** start of RAW RECORDS **

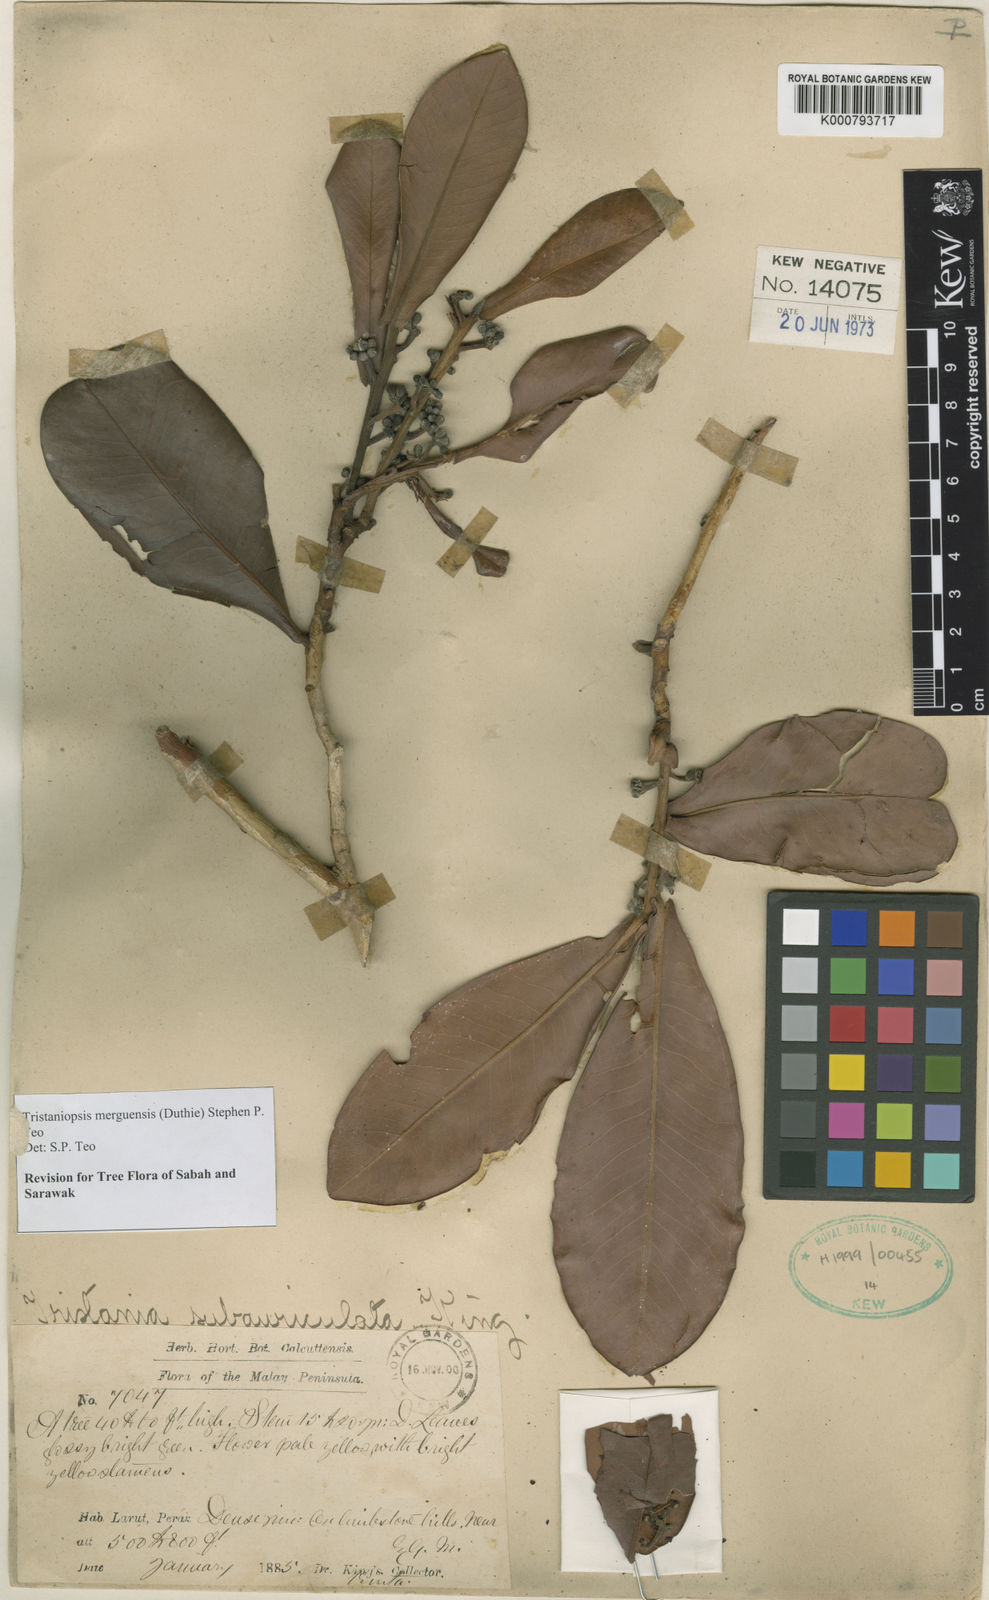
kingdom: Plantae
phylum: Tracheophyta
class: Magnoliopsida
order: Myrtales
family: Myrtaceae
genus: Tristaniopsis
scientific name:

** end of RAW RECORDS **

(EXERCISE BRIEF):
Could you rewrite the lines from all the rows above as a single numbered list, skipping any blank lines and leaving the pictures out?

(ANSWER FOR THE TASK):
1. kingdom: Plantae
2. phylum: Tracheophyta
3. class: Magnoliopsida
4. order: Myrtales
5. family: Myrtaceae
6. genus: Tristaniopsis
7. scientific name:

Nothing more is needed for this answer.